Today the Tea Party has become a synonym for “no taxes”, but we have seen that the protest against the tea was not a protest against the principle of taxation. It was a protest against a) taxation without representation, and b) taxes levied simply to fund government, with no benefits accruing to the people being taxed. No one wants to pay taxes that go only to fund the office of tax collection. Taxes are meant to better society, to provide services to those who can’t afford them on their own, not to entrench the government’s power to tax. The men who organized the Tea Party, the men who carried out the destruction of the tea, the women who boycotted tea even when they considered it vital to their families’ health all did so to establish the ideal of taxation for the general welfare. Warping that democratic goal by saying that all of those people actually wanted no taxation, that they didn’t want their money going to anyone else no matter what, is a cynical and unacceptable lie.

Let’s remember the Tea Party as it was: a gauntlet thrown down to set in motion the necessary violence of a war for independence that would, if successful, create a society where violence had no part in politics, and taxation represented a bit of freedom and justice for all.

Jefferson-Jackson Day no more?

The Democratic and Republican Parties each hold annual fundraisers that, while they attract big names—including sitting presidents—go mostly under the public radar. The Republicans have Lincoln Day, and the Democrats have Jefferson-Jackson Day.

Each event is named for founders of each party. Clearly Lincoln was the first Republican president, but it’s harder to claim  that Jefferson was the first Democratic president. His party was called the Democratic-Republican party, but it did not have much in common with the modern Democratic Party, which didn’t really come into being until 1828, when supporters of Andrew Jackson who were enraged over his loss in the 1824 presidential campaign decided to scrap the Democratic-Republican Party and form a new party. It became an increasingly proslavery party during the 1830s and 40s, and was solidly proslavery by 1850.

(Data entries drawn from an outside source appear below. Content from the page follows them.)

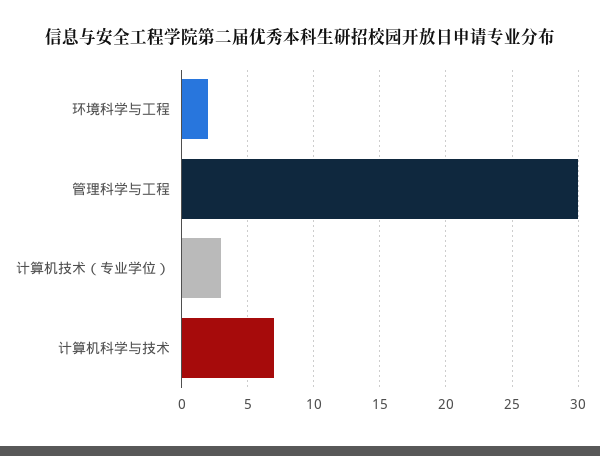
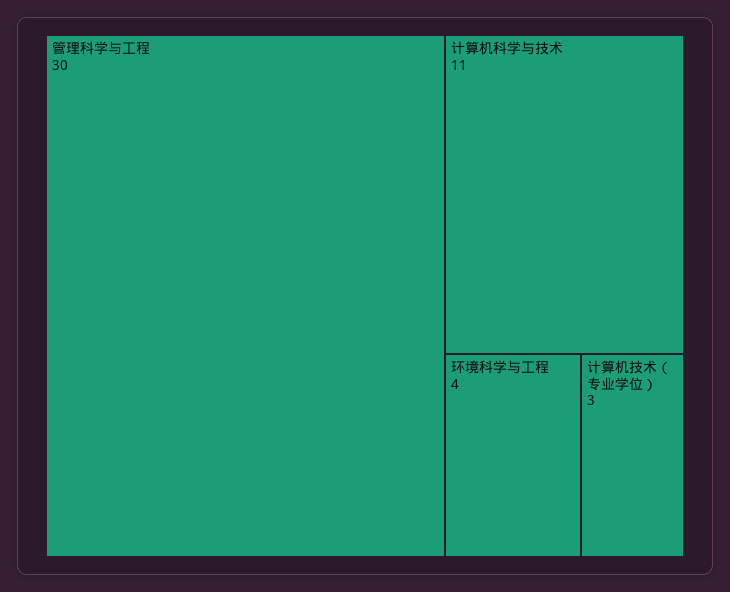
环境科学与工程: 2 -> 4
计算机科学与技术: 7 -> 11

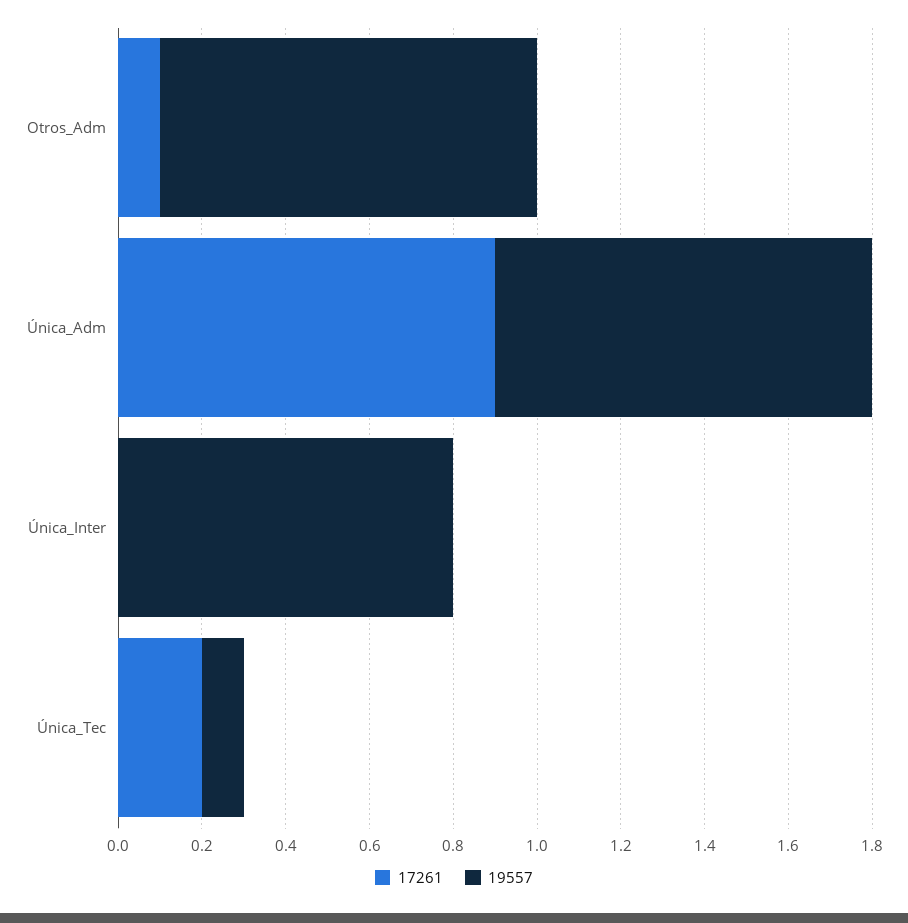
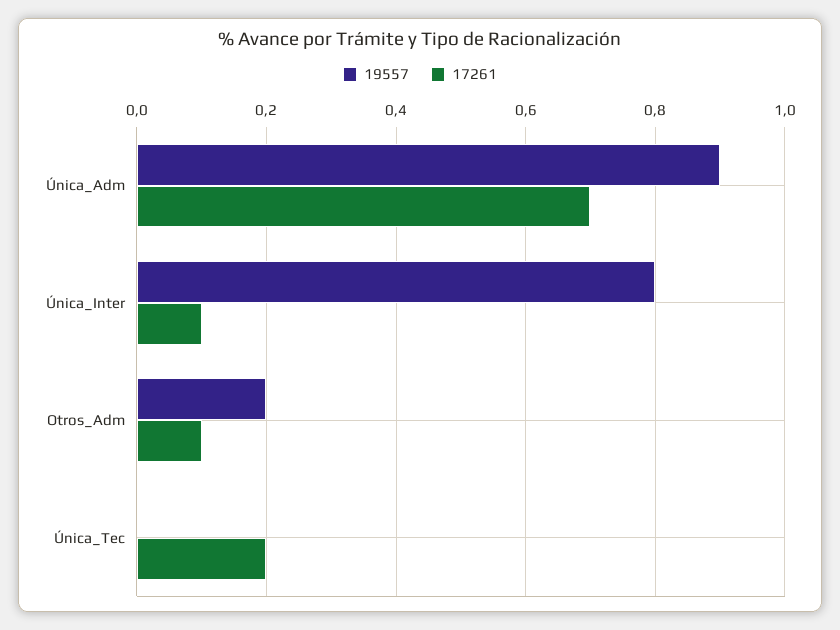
19557, Otros_Adm: 0.9 -> 0.2
17261, Única_Adm: 0.9 -> 0.7
17261, Única_Inter: 0 -> 0.1
19557, Única_Tec: 0.1 -> 0

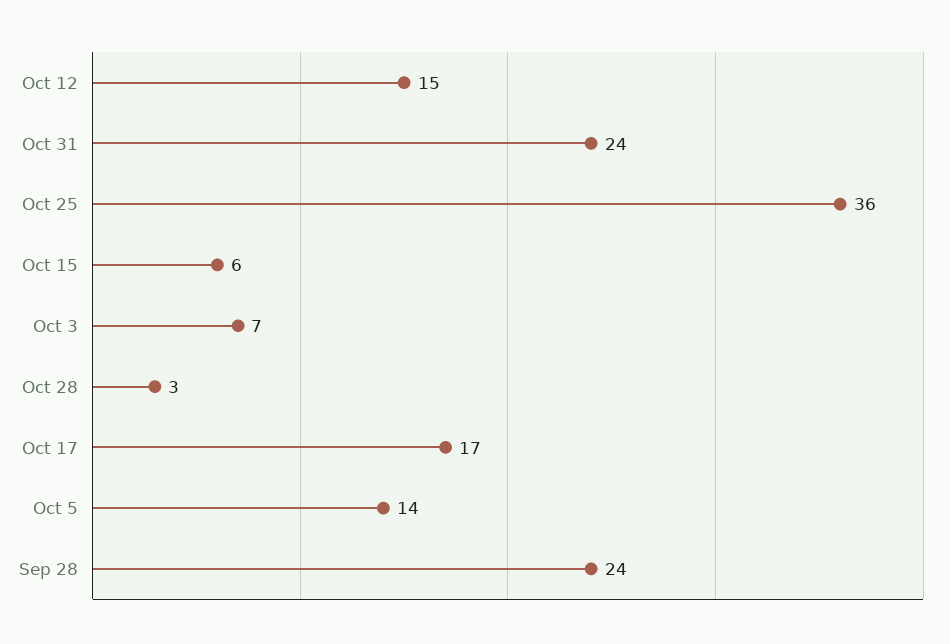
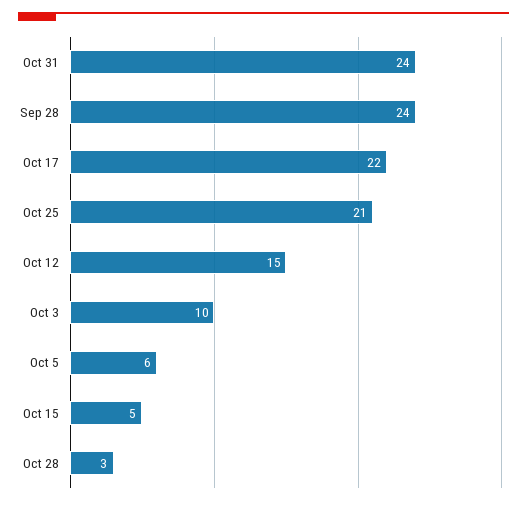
Oct 25: 36 -> 21
Oct 15: 6 -> 5
Oct 3: 7 -> 10
Oct 17: 17 -> 22
Oct 5: 14 -> 6

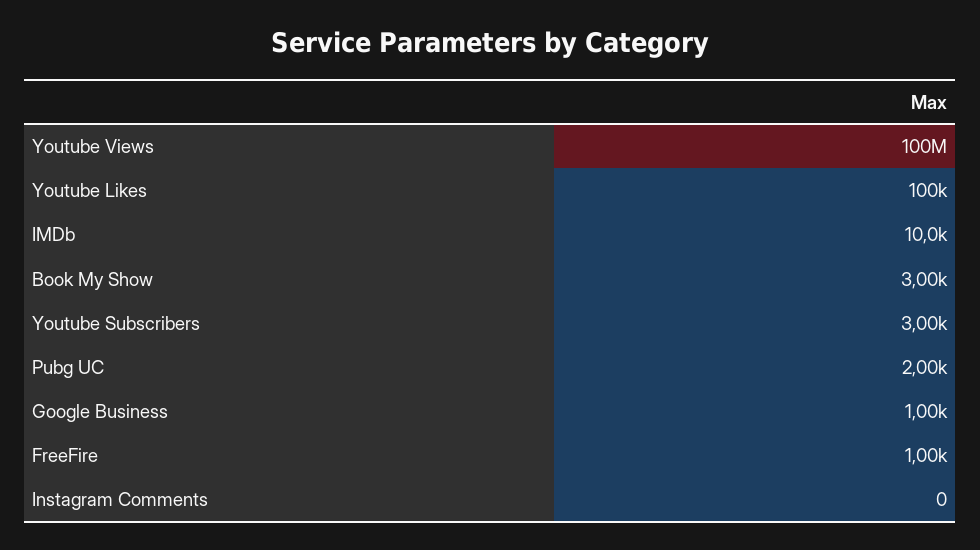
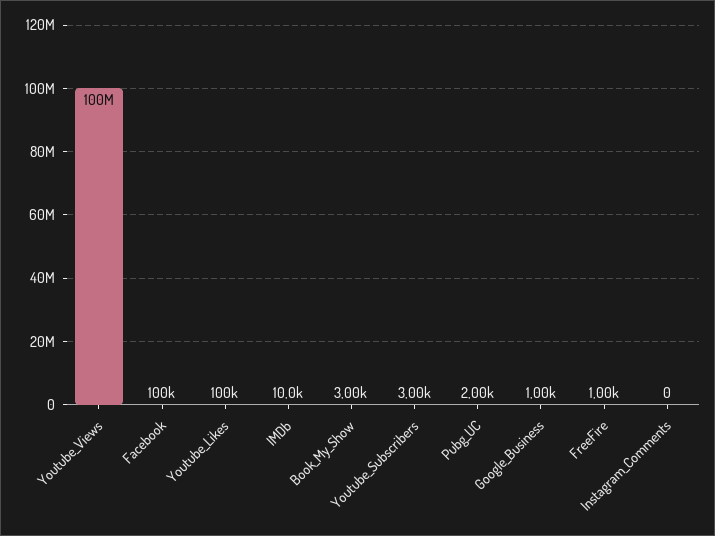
Facebook: none -> 100000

And that’s the problem with Jefferson-Jackson Day and the J-J dinners held in every state in Spring or Fall: some people (including the NAACP) have begun to question the wisdom of continuing to associate the modern-day Democratic Party with two men who were unapologetic slaveholders, each of whom also did a lot to alienate and destroy American Indian populations. Connecticut, Florida, Iowa and others have already renamed their dinners, and other state Democratic parties are considering it. There has been predictable outrage over this from conservative spokespeople, who see it as political correctness gone wrong, and who urge us to remember that no one is perfect, and that our national history is filled with people who did good things for the nation while holding views that we can no longer accept.

When the “view” you’re holding is proslavery, it’s hard to defend this rationalist point of view. It posits the idea that there was ever a time when people did not know that enslaving human beings was very bad for the enslaved, did not know that it was always done sheerly to make money at any cost, did not understand that it was deliberately designed to destroy the humanity of the enslaved and turn them into animals bred and raised for stock.

There was never a time when slavery was not fully understood as a complete negative. This doesn’t mean there was never a time when people lied to themselves and others by claiming it had its good points, was bad but sadly necessary, was supported by religion, civilization, and tradition, etc. In fact, the present day is one of those times, as slavery is of course still going on unapologetically in many parts of the world and secretly in others.

We think it’s a good idea to rename the Jefferson-Jackson Day and Dinner in every state, and it would be wonderful if each state came up with different people to name them for, people whom we can celebrate without reservation. Each state has them—sometimes people say it’s impossible to find someone from “the past” who was fully honorable, but of course that’s not true. So get busy in your own state and nominate suitable heroes to name the Day and Dinner for!